■ **ASSIGNMENT**
Your answer must hold only the lines below from the line containing "left eye: (110, 96)" through the line containing "right front paw: (138, 249)", each reproduced exactly.

■ **SUPPLIED DATA**
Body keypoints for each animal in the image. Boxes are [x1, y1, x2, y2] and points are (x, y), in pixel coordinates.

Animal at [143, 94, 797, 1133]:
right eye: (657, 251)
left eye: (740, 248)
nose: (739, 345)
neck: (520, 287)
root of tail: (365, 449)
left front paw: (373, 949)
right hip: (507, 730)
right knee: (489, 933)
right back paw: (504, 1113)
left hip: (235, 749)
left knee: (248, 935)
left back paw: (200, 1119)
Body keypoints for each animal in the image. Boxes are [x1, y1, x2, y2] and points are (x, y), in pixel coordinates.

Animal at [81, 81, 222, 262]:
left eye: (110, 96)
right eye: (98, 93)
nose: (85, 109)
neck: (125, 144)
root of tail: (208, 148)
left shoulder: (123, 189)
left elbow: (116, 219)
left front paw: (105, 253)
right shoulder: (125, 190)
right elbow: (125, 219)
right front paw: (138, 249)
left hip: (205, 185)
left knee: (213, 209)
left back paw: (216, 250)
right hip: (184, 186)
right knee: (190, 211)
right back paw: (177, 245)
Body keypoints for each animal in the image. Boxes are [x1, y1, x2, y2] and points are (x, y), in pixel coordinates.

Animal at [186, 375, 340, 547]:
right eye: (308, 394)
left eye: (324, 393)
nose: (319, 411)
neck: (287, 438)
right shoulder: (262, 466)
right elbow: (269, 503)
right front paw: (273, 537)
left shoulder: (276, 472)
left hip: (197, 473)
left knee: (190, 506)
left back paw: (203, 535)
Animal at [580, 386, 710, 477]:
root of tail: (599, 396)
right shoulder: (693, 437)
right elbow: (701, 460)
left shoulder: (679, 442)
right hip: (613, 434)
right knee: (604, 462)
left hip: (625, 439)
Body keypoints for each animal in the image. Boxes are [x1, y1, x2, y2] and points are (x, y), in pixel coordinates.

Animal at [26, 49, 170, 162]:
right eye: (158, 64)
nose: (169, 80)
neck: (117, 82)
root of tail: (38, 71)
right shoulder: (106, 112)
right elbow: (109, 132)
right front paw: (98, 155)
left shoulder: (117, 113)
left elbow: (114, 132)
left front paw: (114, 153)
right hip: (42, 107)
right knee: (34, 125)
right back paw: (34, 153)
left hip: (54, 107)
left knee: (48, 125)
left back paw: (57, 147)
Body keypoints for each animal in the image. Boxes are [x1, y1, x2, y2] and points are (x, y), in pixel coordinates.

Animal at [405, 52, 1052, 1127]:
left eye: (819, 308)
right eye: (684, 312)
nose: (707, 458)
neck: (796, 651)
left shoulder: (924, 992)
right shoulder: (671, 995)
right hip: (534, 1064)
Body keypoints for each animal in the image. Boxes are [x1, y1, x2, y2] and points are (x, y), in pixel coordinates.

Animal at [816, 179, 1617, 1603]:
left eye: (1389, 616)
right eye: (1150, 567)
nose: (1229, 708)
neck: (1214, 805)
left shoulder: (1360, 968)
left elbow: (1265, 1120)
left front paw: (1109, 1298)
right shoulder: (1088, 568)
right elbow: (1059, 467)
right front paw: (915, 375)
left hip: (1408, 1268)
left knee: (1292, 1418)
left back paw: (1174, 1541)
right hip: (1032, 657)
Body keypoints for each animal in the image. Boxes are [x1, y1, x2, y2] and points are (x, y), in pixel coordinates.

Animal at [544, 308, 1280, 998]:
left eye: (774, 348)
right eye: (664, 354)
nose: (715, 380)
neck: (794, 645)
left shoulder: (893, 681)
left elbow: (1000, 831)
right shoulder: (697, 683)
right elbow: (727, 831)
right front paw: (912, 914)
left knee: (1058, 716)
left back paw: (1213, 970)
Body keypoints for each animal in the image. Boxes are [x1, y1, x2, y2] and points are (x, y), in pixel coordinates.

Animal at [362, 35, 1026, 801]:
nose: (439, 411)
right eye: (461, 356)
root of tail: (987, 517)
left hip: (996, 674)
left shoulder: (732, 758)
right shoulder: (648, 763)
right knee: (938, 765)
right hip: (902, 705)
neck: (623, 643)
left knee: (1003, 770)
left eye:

■ **ANSWER SPACE**
left eye: (110, 96)
right eye: (98, 93)
nose: (85, 109)
neck: (125, 144)
root of tail: (208, 148)
left shoulder: (123, 189)
left elbow: (116, 219)
left front paw: (105, 253)
right shoulder: (125, 190)
right elbow: (125, 219)
right front paw: (138, 249)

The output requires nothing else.